I had been reluctant to build a system from scratch, as even though it would give the flexibility we needed, the need to build in metadata harvesting by Zotero was a whole new learning curve! Take a look at the end product - a fully functional copy of the system (without the full text attachments) is available here on Digging Stick.
The database was built on PHP / MySQL, using PHPMaker. PHPMaker is an excellent productivity tool, providing heaps of bells and whistles, and looking after the coding while we concentrate on system design. The nature of the program ensures an understandable core codebase which can be picked up by another developer.
The design was constrained by the existing dataset of 39,000 records and need to bring across all existing fields. The old system was only able to export its data as a delimited text file. The most efficient way to clean the existing dataset and prepare it for import into the new system was to manipulate the data in a spreadsheet. This need for a simple spreadsheet based import system, was a key constraint to design, necessitating a single main reference table design, rather than 'normalised' tables. Its fine as it is, but can be adapted to a 'normalised' design once the need for backward compatibility with the old system has passed.
I implemented 'embedded metadata' in this system, using the <META> tags in the header of the record detail pages. The <META> tags in the header are then parsed and used by Zotero. As noted in the Zotero documentation,
"This fairly standard embedding of RDF metadata can use any RDF vocabularies; Zotero supports most major RDF vocabularies used for bibliographic metadata. For details on this approach, see the Dublin Core description.
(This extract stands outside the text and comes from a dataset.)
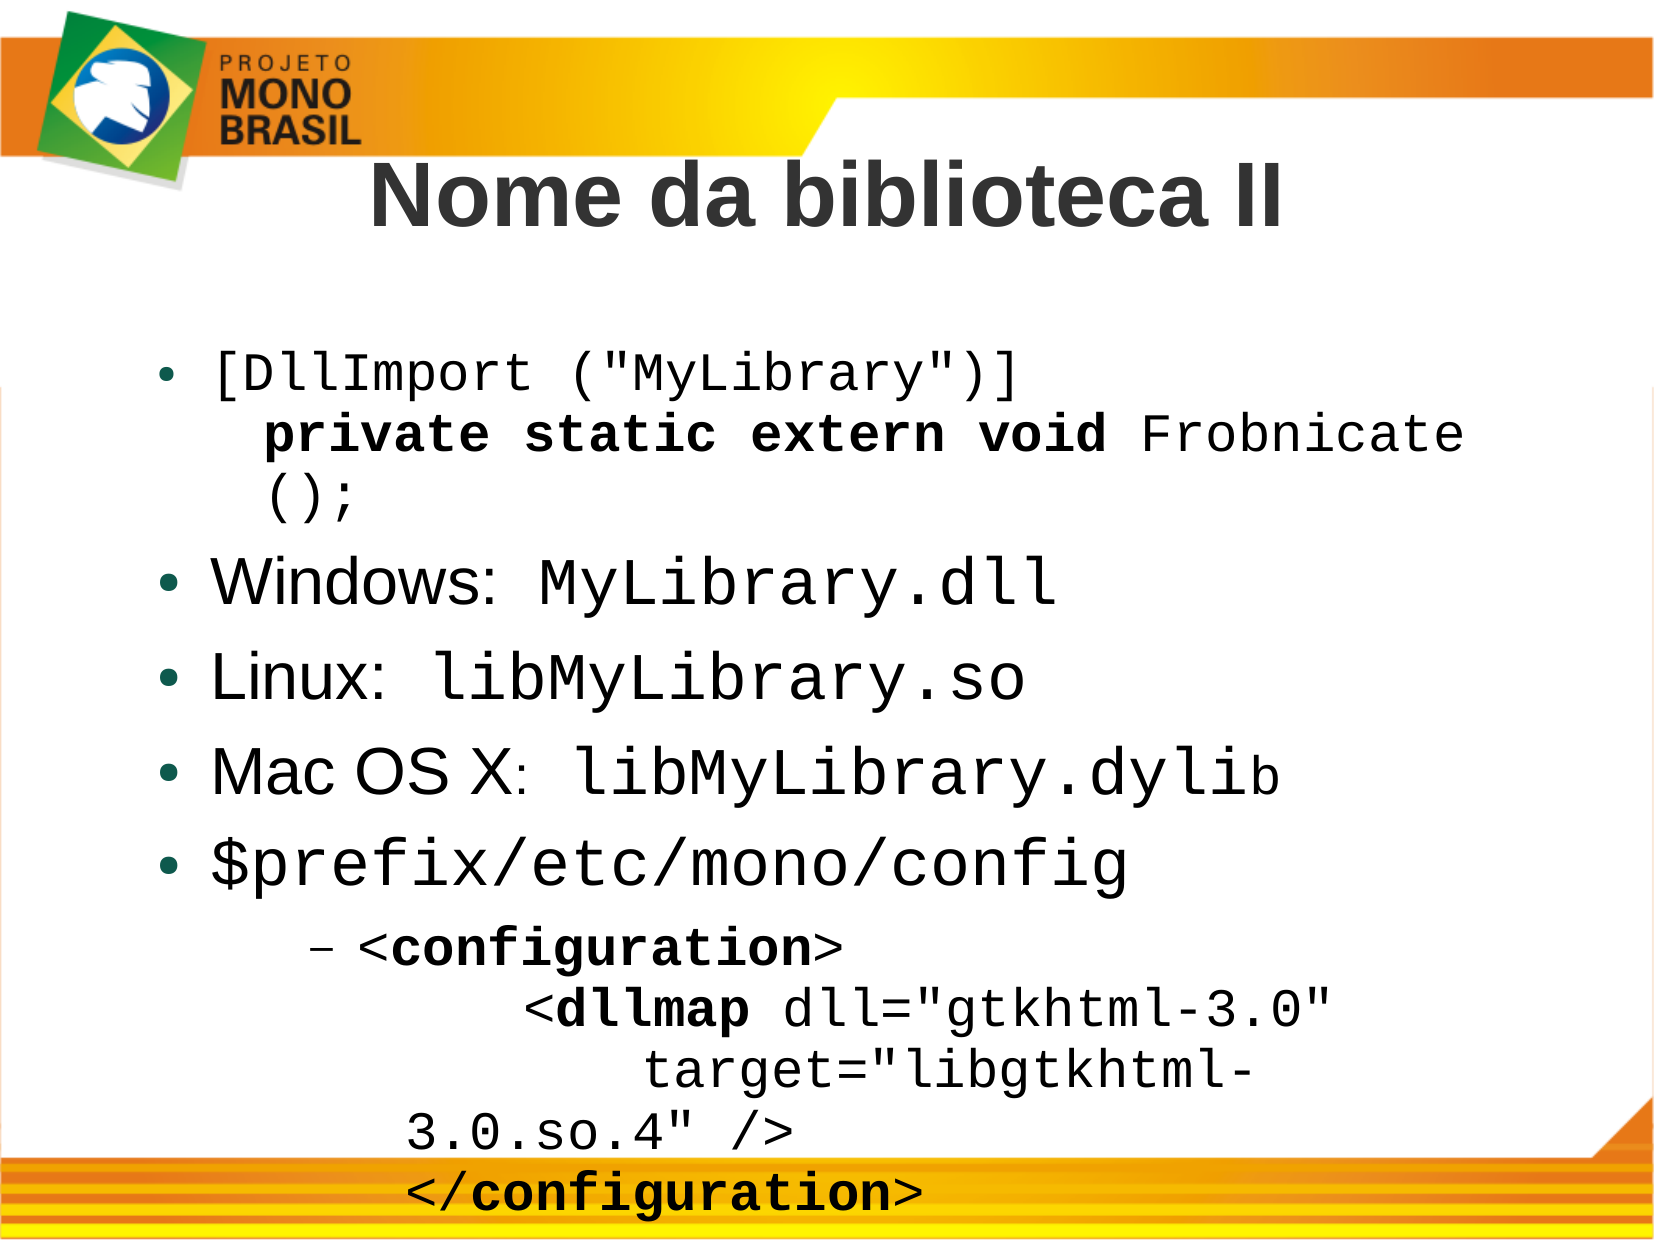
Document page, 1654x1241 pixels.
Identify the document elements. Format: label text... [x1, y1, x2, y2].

picture [0, 0, 1654, 1241]
title Nome da biblioteca II [121, 91, 1534, 299]
list [DllImport ("MyLibrary")] private static extern void Frobnicate (); Windows: MyLibrary.dll Linux: libMyLibrary.so Mac OS X: libMyLibrary.dylib $prefix/etc/mono/config <configuration> <dllmap dll="gtkhtml-3.0" target="libgtkhtml-3.0.so.4" /> </configuration> [121, 344, 1534, 1127]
The translator will also interpret metadata expressed in the Google/Highwire key-value system." In developing this system, I used a combination of Dublin Core, Google Highwire, and Prism RDF vocabularies.
Where to next?
- Migrate to the free and open source PostgreSQL to take advantage of its 'Full Text Search' capabilities.
- Normalise the database framework
- Develop a site specific Zotero translator
- Develop a ZoteroRDF import/export capability to give another pathway for export of large numbers of records into Zotero and to import harvested records from Zotero - this will allow the librarians to take advantage of Zotero's ability to harvest metadata using the ISBN.